Ok, so I have found a way to massively reduce the file size. The point is, despite my prior believes, PyTables does NOT apply compression per default.
You can achieve this by using Filters
.
Here is an example how that works:
import pytables as pt
hdf5_file = pt.openFile(filename = 'myhdf5file.h5',
mode='a',
title='How to compress data')
# for pytables >= 3 the method is called `open_file`,
# other methods are renamed analogously
myfilters = Filters(complevel=9, complib='zlib')

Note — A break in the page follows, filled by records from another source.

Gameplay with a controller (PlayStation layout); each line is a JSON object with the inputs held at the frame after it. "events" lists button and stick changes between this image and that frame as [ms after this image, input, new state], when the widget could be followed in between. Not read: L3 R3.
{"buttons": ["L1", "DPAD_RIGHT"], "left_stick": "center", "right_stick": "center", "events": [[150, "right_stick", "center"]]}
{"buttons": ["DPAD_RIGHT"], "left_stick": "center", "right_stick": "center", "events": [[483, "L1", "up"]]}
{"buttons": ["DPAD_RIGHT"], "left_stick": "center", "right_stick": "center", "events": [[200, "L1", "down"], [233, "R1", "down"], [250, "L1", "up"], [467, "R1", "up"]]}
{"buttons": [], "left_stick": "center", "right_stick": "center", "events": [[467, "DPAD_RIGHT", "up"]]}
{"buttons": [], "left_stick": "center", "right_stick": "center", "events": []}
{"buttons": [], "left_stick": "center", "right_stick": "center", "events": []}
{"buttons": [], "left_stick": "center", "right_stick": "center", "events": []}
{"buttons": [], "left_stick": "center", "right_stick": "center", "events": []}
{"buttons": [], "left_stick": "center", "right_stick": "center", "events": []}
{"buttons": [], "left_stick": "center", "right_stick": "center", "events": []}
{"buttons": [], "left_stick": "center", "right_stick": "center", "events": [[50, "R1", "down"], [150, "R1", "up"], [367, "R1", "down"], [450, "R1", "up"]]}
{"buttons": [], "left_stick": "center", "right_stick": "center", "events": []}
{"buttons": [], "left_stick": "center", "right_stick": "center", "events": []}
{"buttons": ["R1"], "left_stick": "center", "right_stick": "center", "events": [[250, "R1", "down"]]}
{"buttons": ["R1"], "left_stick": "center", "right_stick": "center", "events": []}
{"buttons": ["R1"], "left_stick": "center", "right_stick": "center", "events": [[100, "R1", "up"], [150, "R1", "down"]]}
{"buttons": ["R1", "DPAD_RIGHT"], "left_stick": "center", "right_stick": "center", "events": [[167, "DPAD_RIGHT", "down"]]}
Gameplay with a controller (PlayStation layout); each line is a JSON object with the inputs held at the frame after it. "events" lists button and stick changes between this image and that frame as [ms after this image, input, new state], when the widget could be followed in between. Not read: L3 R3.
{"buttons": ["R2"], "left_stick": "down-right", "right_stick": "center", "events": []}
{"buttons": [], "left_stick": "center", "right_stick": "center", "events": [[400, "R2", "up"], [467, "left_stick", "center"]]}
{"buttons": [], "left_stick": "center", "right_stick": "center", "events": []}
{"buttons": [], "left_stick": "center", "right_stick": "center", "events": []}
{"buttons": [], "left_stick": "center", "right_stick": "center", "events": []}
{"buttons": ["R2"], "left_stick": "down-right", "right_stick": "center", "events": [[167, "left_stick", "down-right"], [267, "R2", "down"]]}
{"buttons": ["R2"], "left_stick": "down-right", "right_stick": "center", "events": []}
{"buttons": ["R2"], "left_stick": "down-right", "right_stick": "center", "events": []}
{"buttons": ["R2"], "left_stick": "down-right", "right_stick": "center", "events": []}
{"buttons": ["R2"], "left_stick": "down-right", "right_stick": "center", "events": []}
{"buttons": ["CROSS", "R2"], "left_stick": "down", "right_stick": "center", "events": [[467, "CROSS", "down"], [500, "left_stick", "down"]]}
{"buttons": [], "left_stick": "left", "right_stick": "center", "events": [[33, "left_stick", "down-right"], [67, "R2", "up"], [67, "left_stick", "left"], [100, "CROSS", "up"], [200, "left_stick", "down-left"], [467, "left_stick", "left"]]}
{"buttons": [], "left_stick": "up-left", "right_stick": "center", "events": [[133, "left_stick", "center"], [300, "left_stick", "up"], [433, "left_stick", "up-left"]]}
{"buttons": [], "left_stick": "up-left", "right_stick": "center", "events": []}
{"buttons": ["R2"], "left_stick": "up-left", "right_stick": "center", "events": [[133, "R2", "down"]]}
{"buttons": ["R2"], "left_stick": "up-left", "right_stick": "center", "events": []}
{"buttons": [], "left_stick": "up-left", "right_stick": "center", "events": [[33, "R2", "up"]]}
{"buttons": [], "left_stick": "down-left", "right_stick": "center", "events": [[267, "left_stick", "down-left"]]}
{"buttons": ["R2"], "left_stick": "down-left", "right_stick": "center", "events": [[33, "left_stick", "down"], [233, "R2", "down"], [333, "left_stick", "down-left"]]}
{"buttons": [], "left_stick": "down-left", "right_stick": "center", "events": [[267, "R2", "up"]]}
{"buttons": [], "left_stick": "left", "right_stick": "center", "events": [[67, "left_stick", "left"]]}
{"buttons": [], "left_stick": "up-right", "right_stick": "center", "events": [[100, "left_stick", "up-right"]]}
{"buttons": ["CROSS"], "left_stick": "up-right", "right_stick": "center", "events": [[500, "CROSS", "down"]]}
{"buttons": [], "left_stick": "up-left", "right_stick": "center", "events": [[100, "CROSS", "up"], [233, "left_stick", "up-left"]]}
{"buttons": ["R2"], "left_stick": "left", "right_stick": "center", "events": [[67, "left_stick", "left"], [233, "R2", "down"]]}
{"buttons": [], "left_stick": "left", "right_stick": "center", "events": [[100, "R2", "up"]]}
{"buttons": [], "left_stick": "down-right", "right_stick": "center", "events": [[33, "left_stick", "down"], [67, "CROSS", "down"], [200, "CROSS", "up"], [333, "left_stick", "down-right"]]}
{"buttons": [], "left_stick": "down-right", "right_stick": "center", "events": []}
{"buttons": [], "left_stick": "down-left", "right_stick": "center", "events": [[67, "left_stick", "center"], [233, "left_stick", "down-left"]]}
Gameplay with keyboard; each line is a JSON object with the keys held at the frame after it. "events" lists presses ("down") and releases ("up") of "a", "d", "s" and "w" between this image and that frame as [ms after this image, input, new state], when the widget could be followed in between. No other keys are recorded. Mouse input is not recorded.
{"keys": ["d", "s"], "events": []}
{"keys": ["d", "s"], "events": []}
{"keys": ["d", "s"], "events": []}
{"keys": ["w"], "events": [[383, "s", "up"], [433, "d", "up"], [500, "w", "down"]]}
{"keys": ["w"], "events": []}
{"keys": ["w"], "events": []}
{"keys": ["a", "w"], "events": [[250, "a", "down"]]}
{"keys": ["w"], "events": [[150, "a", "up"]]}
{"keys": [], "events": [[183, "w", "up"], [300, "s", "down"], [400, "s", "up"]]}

mydescitpion = {'mycolumn': pt.IntCol()} # Simple 1 column table
mytable = hdf5_file.createTable(where='/', name='mytable',
description=mydescription,
title='My Table',
filters=myfilters)
#Now you can happily fill the table...
The important line here is Filters(complevel=9, complib='zlib')
. It specifies the
compression level complevel
and the compression algorithm complib
. Per default the level is set to 0, that means compression is disabled, whereas 9 is the highest compression level. For details on how compression works: HERE IS A LINK TO THE REFERENCE.
Next time, I better stick to RTFM :-) (although I did, but I missed the line "One of the beauties of PyTables is that it supports compression on tables and arrays, although it is not used by default")